Your answer is to be every line of the material that includes the string "pixels".

*** Data supplied Section Begins ***

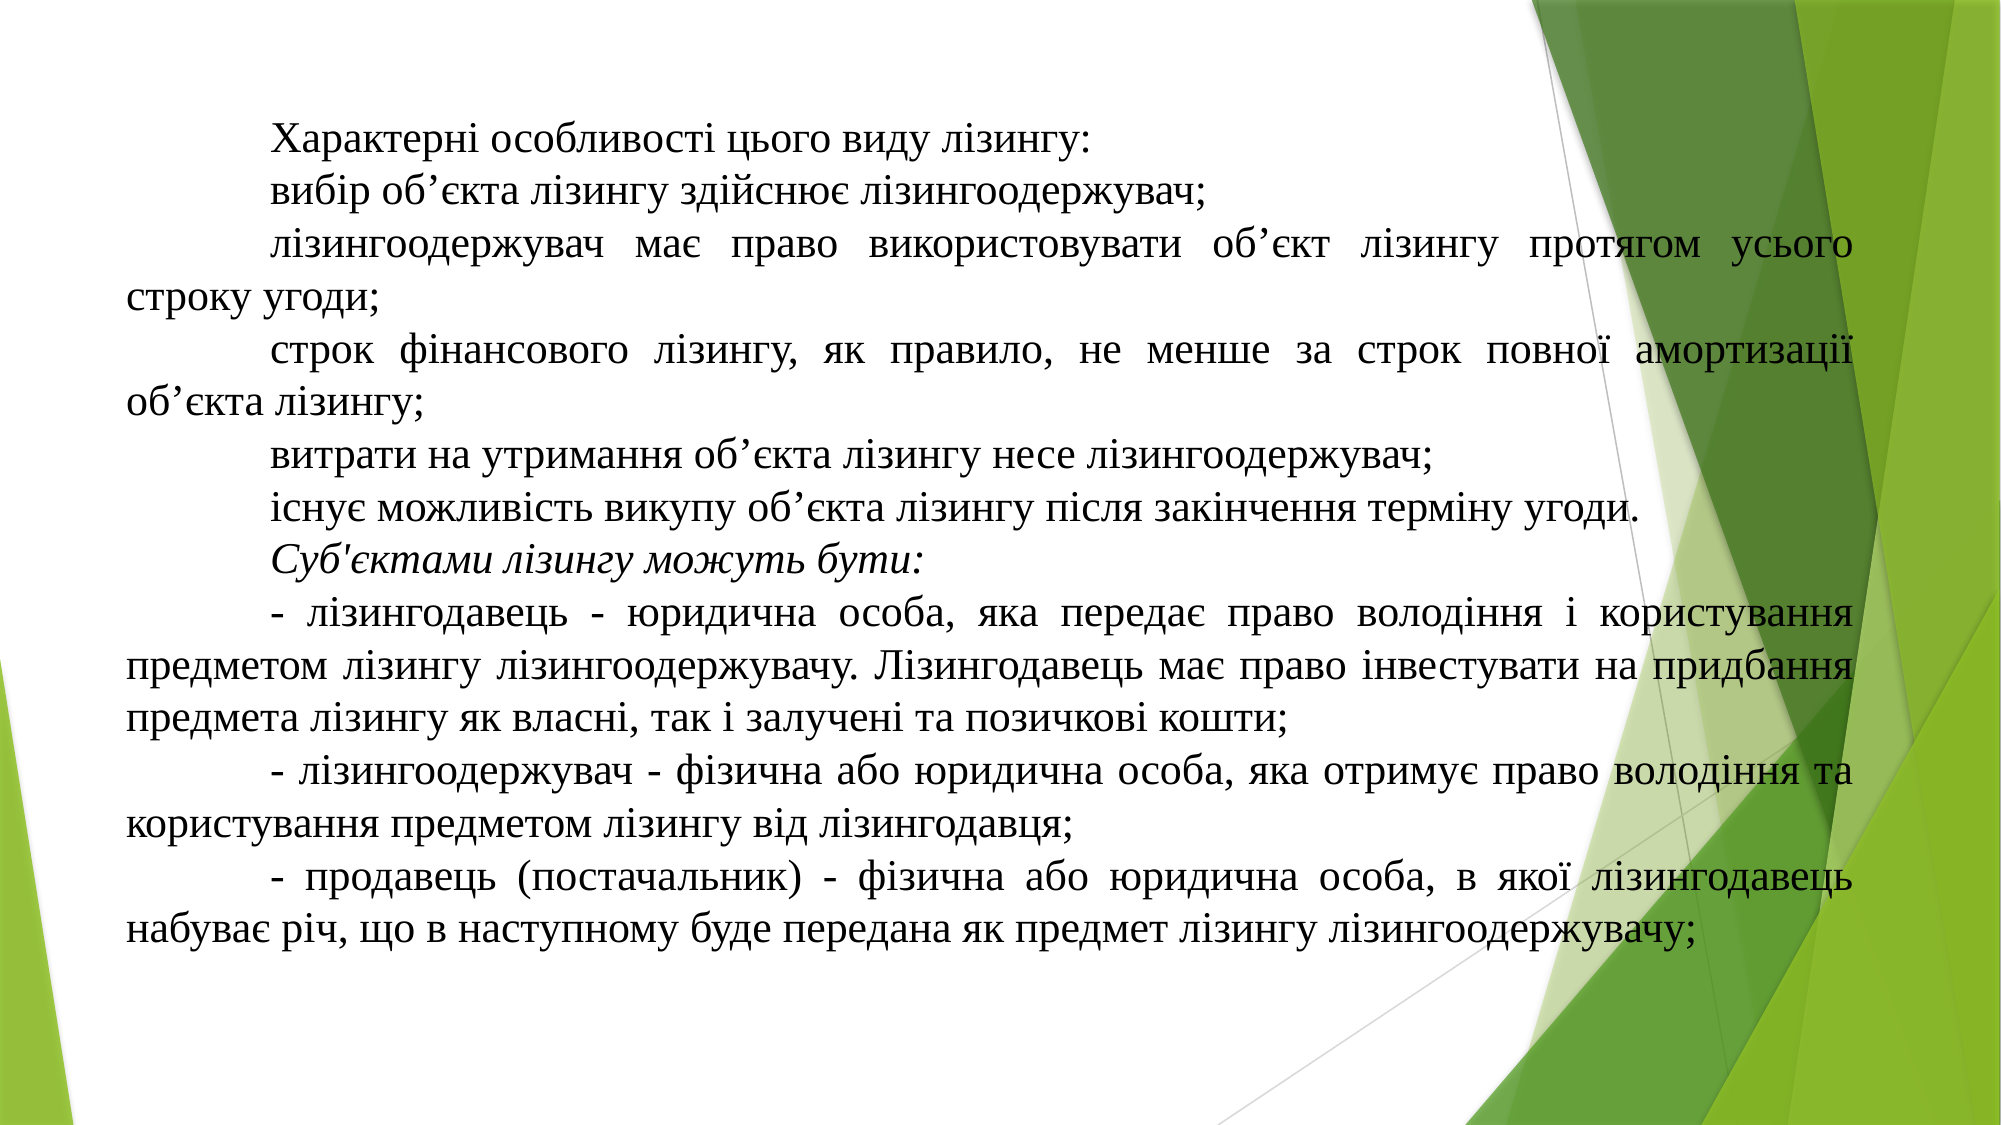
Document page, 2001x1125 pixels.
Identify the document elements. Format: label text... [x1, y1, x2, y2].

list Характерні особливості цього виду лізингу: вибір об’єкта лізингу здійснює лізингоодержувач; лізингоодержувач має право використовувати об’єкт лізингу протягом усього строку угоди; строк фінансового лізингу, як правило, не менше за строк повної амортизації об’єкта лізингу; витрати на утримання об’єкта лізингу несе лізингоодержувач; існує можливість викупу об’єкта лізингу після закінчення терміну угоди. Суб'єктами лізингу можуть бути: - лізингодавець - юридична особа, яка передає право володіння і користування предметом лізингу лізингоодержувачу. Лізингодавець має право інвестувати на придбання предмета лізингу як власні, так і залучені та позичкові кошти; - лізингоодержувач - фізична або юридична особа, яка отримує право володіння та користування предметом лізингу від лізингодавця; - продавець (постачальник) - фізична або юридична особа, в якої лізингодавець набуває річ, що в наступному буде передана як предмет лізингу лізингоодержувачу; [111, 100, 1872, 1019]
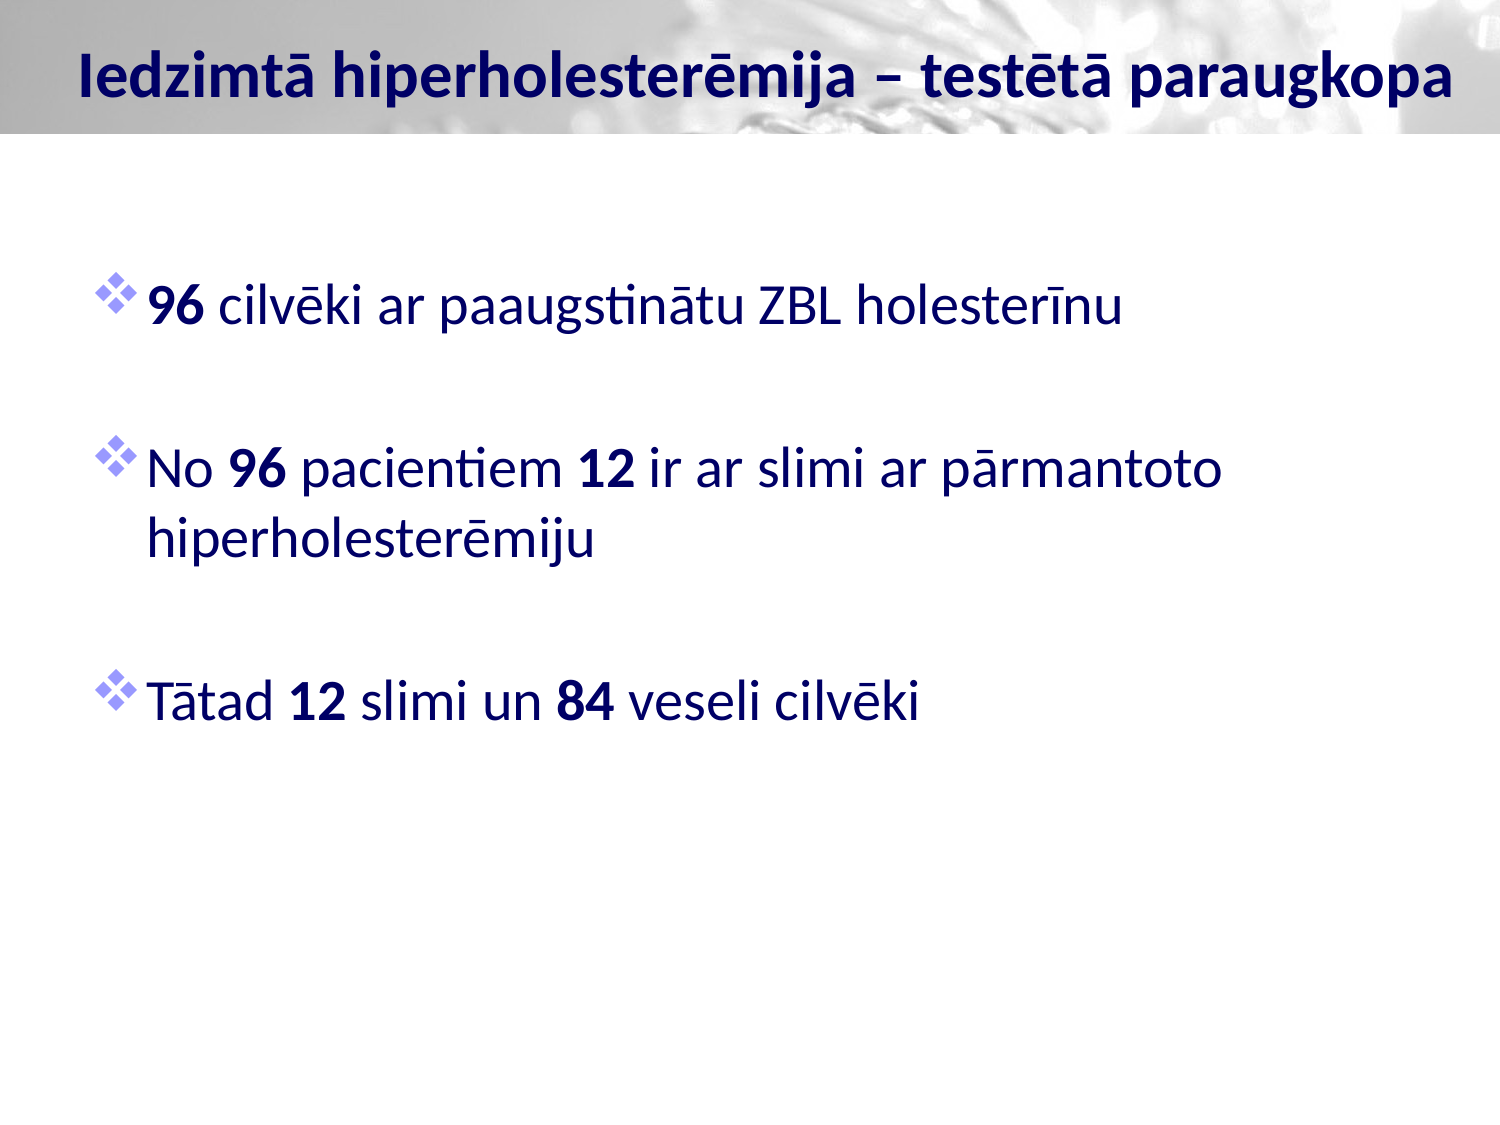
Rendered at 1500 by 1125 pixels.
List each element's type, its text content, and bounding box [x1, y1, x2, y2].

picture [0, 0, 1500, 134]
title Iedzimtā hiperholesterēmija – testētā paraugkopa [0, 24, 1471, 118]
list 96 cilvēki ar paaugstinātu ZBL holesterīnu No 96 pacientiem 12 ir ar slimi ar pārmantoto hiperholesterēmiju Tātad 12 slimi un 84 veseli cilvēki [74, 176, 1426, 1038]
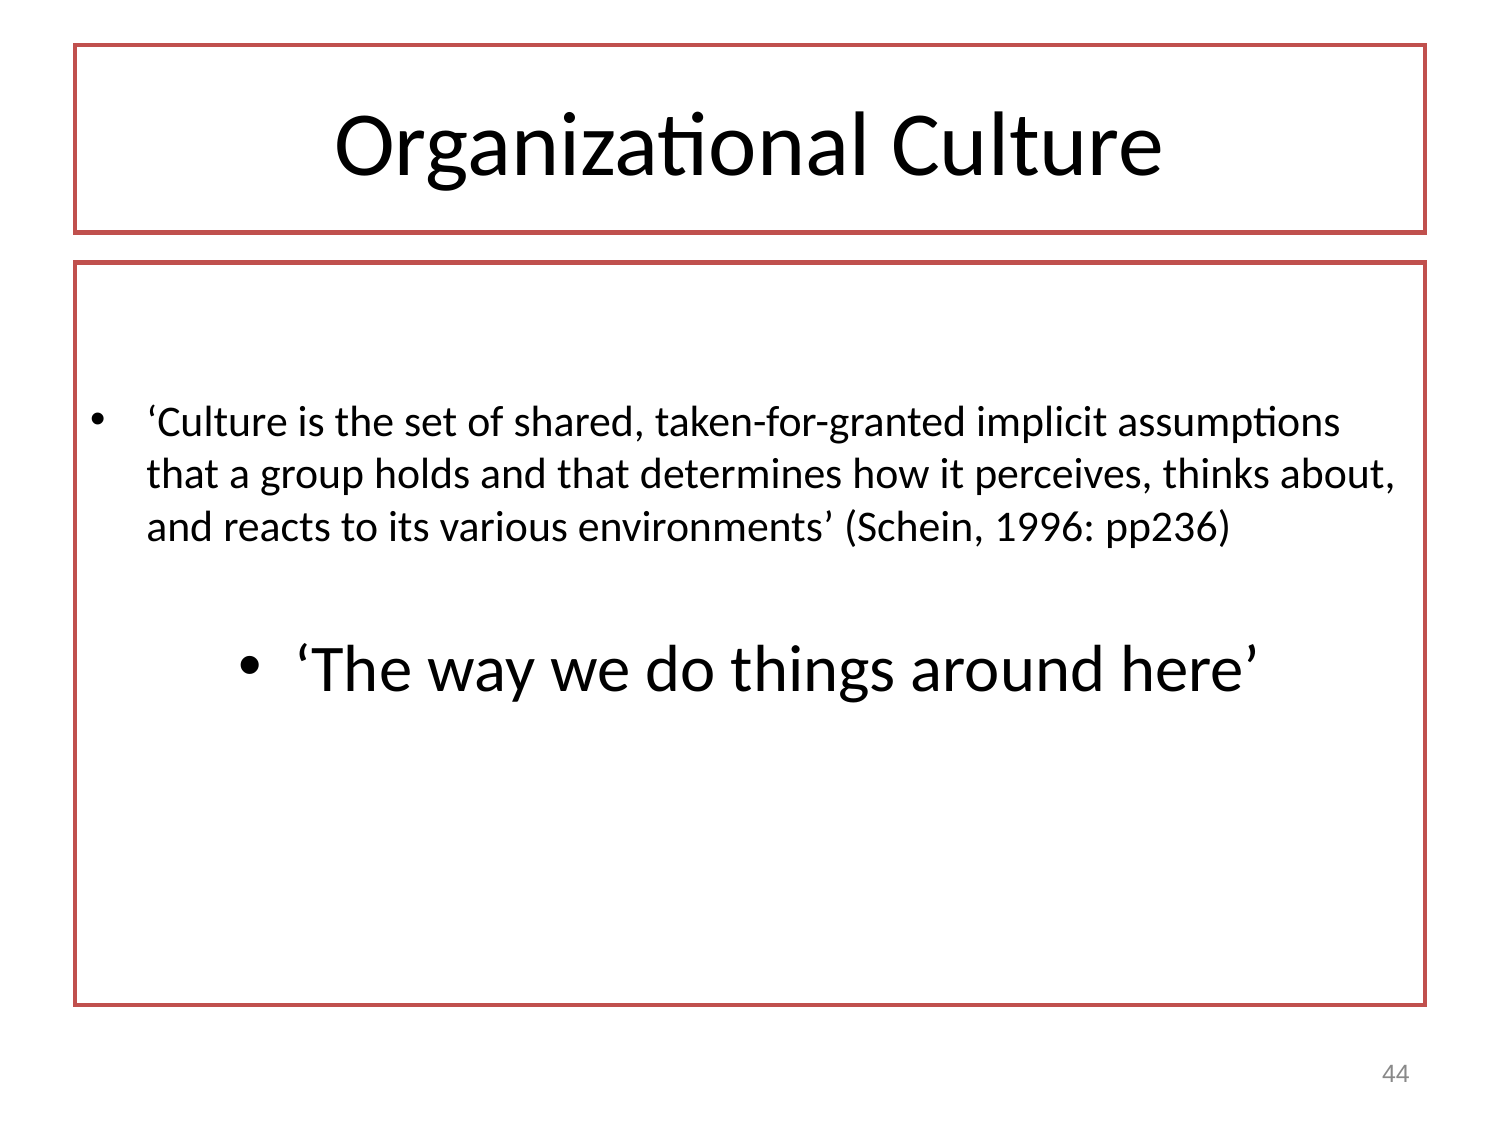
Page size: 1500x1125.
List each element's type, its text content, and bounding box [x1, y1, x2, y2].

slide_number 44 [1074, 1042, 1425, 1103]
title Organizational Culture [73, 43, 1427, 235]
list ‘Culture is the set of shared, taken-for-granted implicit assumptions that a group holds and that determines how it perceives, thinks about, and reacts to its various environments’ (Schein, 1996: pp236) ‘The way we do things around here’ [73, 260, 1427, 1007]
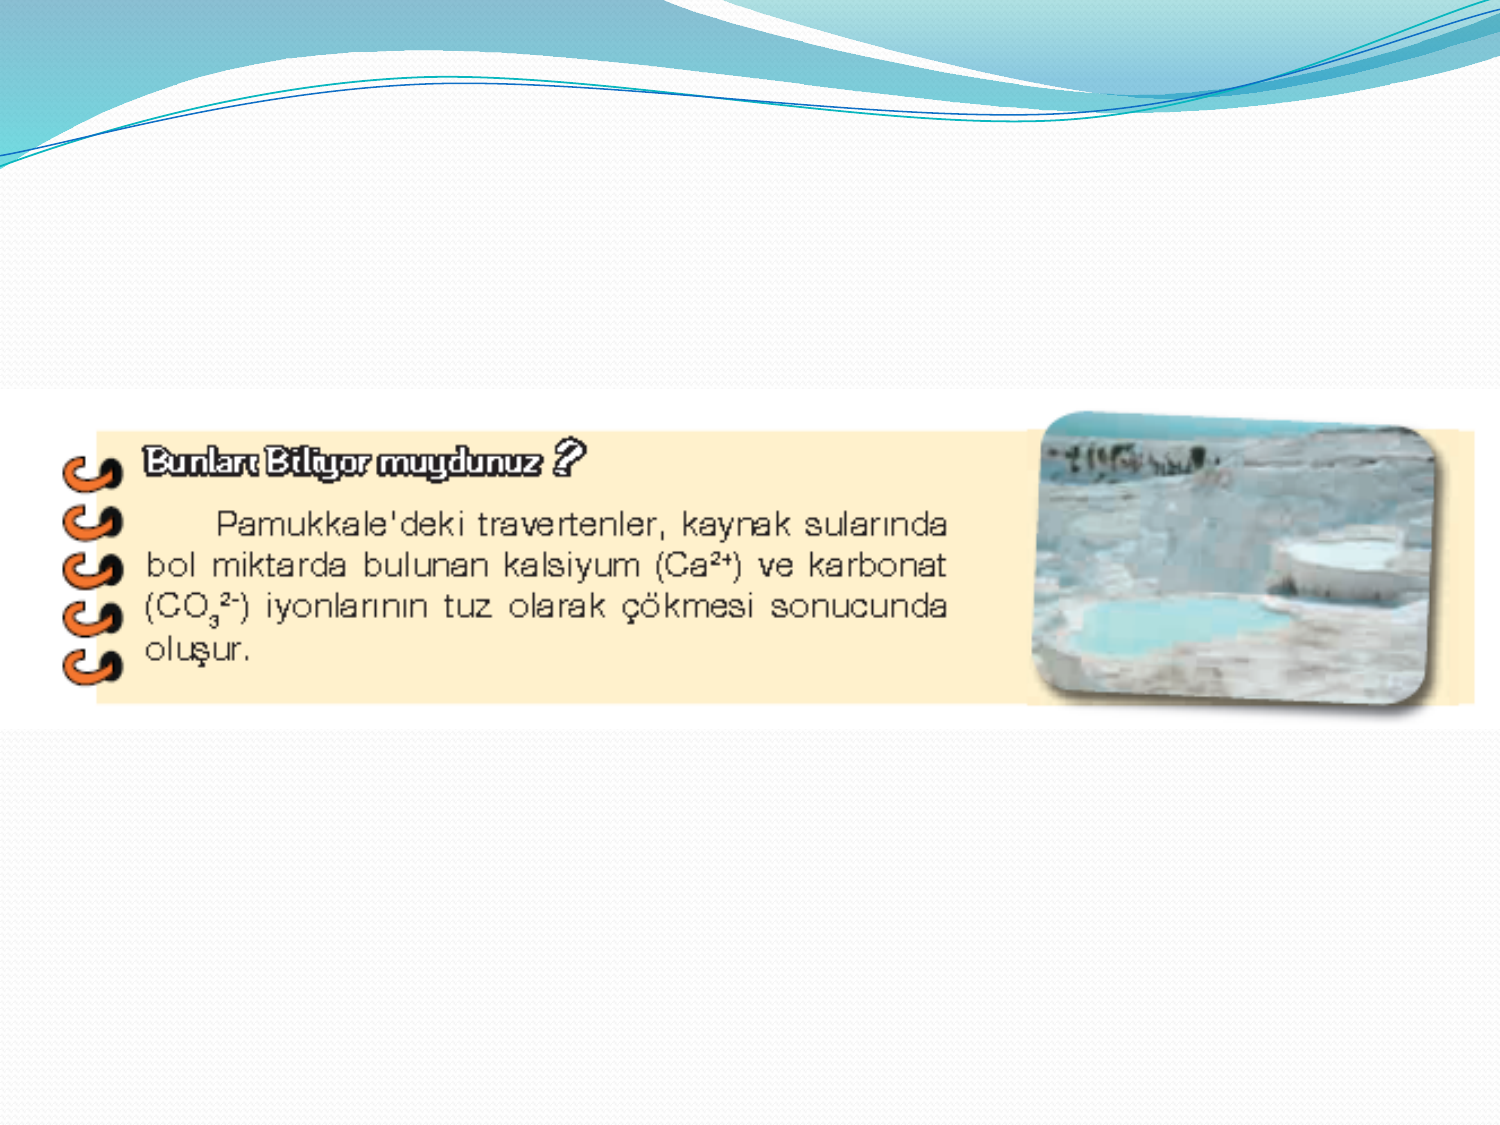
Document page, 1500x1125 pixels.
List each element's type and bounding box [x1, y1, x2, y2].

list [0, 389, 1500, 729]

*** Data supplied Section Ends ***

▶ _Your response_
Document page, 2001x1125 pixels.
Rendered at 1500 by 1125 pixels.
Document page, 1500x1125 pixels.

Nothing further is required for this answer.